Currently, hydraulic systems have only been used on a limited scale due to excessive amount of hydraulic hoses needed to connect the unit to the above ground control system. For example, to actuate a hydraulic system with three dual acting cylinders there needs to be six hydraulic lines connecting the unit to the above ground control station. Since these units typically need to enter pipelines to a length of up to 500 feet the six lengths of hydraulic hose present numerous problems such as cost of hose, amount of hydraulic fluid needed in the reservoir, system pressure needed to overcome head loss throughout the hose, size of hose reels to handle the hose, and the increase in maintenance cost due to hose wear. Further, the remote unit, or its ancillary systems, must generate a considerable amount of forward motion to move itself and the six hoses down the enclosed space.
Additionally, depending on the enclosed space, typical hydraulic fluid may not be acceptable if accidentally released into the enclosed space. The addition of hoses being dragged long distances and the forces exerted on the couplings increase the risk of accidental release. Any spillage or leakage should be minimized or eliminated.

■ **What to work on**:
A) In the text on hydraulic units for pipelines, how many hydraulic lines must connect a system with three dual acting cylinders to the above ground control station?
B) Rewrite the passage of the text on hydraulic units for pipelines that begins at the words "Currently, hydraulic systems" and ends after "down the enclosed space.", with every "hydraulic" changed to "pneumatic".
C) Write the next part of the text on hydraulic units for pipelines, starting after its last sentence.

■ **Data extract**:
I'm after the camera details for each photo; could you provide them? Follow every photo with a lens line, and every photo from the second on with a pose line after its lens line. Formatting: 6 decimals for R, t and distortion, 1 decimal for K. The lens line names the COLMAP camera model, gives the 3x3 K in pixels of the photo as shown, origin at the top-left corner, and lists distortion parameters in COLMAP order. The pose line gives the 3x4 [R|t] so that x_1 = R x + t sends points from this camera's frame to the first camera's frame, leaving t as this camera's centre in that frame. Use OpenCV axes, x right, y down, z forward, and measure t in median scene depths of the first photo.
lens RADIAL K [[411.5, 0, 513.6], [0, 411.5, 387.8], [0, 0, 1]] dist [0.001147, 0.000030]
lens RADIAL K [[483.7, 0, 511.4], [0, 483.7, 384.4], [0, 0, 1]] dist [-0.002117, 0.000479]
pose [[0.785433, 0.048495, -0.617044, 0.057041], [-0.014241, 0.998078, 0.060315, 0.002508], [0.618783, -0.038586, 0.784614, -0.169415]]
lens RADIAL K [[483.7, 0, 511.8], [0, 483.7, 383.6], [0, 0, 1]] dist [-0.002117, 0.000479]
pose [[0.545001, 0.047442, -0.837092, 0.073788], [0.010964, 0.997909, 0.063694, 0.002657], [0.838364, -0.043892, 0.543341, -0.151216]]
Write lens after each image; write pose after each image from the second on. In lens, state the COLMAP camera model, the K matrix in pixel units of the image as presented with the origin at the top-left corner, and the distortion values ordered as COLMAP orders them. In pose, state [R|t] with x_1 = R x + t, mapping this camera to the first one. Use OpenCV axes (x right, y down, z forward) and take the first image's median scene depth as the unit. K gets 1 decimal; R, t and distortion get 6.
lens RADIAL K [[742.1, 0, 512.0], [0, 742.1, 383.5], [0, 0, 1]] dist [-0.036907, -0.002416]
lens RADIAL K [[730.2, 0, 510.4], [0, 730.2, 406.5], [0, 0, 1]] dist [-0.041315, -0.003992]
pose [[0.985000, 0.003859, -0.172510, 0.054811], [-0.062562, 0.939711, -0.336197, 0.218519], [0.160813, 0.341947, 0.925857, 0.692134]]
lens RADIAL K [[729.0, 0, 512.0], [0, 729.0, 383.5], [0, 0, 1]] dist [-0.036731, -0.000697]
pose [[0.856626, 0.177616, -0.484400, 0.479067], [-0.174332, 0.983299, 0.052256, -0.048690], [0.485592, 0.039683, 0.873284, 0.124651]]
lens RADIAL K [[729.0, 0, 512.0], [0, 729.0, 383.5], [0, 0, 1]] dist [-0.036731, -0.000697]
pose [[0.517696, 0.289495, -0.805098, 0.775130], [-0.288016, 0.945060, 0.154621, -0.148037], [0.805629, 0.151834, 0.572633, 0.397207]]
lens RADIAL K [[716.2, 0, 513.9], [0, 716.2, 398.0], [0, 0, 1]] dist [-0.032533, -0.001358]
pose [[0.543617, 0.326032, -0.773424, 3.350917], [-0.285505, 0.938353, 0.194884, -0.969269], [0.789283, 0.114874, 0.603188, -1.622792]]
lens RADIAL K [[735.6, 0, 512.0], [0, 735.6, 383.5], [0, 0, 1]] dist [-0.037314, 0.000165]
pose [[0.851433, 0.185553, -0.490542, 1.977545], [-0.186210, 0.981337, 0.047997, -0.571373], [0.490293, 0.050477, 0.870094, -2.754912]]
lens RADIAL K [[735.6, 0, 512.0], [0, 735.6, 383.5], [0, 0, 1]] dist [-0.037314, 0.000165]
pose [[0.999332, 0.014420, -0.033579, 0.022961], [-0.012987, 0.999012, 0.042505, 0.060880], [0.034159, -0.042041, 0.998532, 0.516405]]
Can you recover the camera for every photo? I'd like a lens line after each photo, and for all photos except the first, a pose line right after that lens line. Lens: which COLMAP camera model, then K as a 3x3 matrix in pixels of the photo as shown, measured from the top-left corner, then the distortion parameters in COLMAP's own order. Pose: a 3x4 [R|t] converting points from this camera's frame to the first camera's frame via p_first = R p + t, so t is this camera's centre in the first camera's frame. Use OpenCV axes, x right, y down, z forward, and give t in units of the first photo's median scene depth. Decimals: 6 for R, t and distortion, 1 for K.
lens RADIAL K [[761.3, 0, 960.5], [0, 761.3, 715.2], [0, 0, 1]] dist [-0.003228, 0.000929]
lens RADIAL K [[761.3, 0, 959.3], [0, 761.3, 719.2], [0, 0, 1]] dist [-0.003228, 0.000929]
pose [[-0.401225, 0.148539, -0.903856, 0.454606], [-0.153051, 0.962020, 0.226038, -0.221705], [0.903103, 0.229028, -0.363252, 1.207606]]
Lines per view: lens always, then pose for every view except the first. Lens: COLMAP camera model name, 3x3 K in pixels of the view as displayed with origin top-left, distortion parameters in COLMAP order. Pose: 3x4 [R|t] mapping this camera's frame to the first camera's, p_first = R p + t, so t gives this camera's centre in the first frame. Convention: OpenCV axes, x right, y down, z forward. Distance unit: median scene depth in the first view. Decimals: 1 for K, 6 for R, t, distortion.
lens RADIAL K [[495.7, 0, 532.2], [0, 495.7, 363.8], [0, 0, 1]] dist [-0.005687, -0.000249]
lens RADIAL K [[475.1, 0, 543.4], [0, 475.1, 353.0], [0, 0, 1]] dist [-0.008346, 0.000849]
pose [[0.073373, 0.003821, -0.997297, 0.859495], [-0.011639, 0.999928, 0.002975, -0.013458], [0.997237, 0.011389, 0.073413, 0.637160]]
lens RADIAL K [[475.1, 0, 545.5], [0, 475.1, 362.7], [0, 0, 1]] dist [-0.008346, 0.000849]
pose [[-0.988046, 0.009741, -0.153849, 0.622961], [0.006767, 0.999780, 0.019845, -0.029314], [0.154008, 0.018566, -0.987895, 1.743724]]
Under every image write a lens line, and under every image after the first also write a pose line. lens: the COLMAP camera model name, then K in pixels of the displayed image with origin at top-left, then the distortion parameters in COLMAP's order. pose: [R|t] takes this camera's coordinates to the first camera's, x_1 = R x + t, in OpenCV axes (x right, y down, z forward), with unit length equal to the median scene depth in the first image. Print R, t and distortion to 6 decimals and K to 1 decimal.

■ **Answer list**:
A) Six hydraulic lines.

B)
Currently, pneumatic systems have only been used on a limited scale due to excessive amount of pneumatic hoses needed to connect the unit to the above ground control system. For example, to actuate a pneumatic system with three dual acting cylinders there needs to be six pneumatic lines connecting the unit to the above ground control station. Since these units typically need to enter pipelines to a length of up to 500 feet the six lengths of pneumatic hose present numerous problems such as cost of hose, amount of pneumatic fluid needed in the reservoir, system pressure needed to overcome head loss throughout the hose, size of hose reels to handle the hose, and the increase in maintenance cost due to hose wear. Further, the remote unit, or its ancillary systems, must generate a considerable amount of forward motion to move itself and the six hoses down the enclosed space.

C)
It is the object of this invention to provide a remotely controlled unit for the use inside pipe lines that employees a self enclosed hydraulic system allowing for the hydraulic actuation of at least three degrees of motion with the ability to receive attachments for measuring/inspecting, cutting lateral openings, and deploying lateral lining systems without having to connect hydraulic lines to an above ground control station. Additionally, the hydraulic system should run on environmentally safe (depending on the enclosed environment) hydraulic fluid.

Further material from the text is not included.